**Soal dan Tugas**
[A] Jawablah pertanyaan berikut berdasarkan teks bacaan tentang diskusi publik "Quo Vadis UU TNI".
(i) Di kafe mana diskusi publik itu digelar?
(ii) Berapa kira-kira jumlah peserta yang hadir?
(iii) Siapa yang bertugas sebagai moderator?
[B] Salin ulang baris-baris data dari awal hingga baris yang memuat "(The reasons for", kedua ujungnya termasuk, dengan mengganti "razón" menjadi "causa" dan membiarkan selebihnya tetap sama. Tuliskan hanya baris-baris itu.

**Teks Bacaan**
-=-=-=-=-
SIANTAR|
Organisasi Gerak 08 yang dipimpin Revitriyoso Husodo selaku Ketua Umum Gerak 08 dan Torop Sihombing sebagai
Ketua Gerak 08 Wilayah Sumut menggelar diskusi publik “Quo Vadis UU TNI”,
Sabtu, 12 April 2025, pukul 14.30 WIB, bertempat di Cafe 2’De Point, Jl. Farel Pasaribu No.16, Kelurahan Siantar Selatan, Kota Pematangsiantar, Sumatera Utara (Sumut).
Diskusi publik bertajuk “Quo Vadis UU TNI” yang diselenggarakan oleh organisasi Gerak 08.* dihadiri peserta sekitar 80 orang, dengan penanggung jawab kegiatan Torop Sihombing juga dihadiri Revitriyoso Husodo (Ketua Umum Gerak 08),Torop Sihombing (Ketua Gerak 08 Wilayah Sumut),Dr. Sarles, S.H., M.H. (Dekan Fakultas Hukum USI),Dame Jonggi, S.H.(Ketua Ikatan Advokat Indonesia Cabang Siantar),Randa Wijaya (Koordinator ISMEI Wilayah Sumut–Aceh),
Feri Simarmata, S.H., S.Hut (Moderator).
Selain itu hadir juga para tokoh pemuda,perwakilan Serikat Buruh,tokoh masyarakat,pegiat sosial,tokoh adat dan budaya,insan Pers,Yuda Cristian (Ketua LMND USI) dan Fauzan Pasaribu (Ketua BEM Fakultas Ekonomi USU)
Ketua Umum Gerak 08 Revitriyoso Husodo dalam sambutannya menyampaikan bahwa kegiatan diskusi ini bertujuan untuk membahas secara terbuka mengenai revisi UU TNI yang telah disahkan. Ia menyoroti bahwa wacana revisi ini sebenarnya telah berlangsung cukup lama, namun baru menjadi perdebatan terbuka saat ini.
-=-=-=-=-
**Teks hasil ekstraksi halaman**

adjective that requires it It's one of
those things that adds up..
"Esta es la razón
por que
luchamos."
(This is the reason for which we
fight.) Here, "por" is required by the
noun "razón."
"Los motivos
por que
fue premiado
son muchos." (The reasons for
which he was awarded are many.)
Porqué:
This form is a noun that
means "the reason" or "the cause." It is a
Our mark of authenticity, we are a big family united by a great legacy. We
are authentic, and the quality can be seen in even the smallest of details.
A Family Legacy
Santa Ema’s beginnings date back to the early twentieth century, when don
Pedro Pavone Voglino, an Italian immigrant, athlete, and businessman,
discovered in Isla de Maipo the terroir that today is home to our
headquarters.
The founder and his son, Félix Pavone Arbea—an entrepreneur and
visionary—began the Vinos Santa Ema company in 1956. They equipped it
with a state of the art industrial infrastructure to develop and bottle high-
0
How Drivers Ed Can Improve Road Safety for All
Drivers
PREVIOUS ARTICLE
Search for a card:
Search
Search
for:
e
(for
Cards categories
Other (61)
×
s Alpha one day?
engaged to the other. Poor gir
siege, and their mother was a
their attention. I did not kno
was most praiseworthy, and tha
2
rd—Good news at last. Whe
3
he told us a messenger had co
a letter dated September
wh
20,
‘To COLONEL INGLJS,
-=-=-=-=-
**Jawaban Tiap Soal**
[A]
(i) Cafe 2’De Point
(ii) Sekitar 80 orang
(iii) Feri Simarmata, S.H., S.Hut

[B]
adjective that requires it It's one of
those things that adds up..
"Esta es la causa
por que
luchamos."
(This is the reason for which we
fight.) Here, "por" is required by the
noun "causa."
"Los motivos
por que
fue premiado
son muchos." (The reasons for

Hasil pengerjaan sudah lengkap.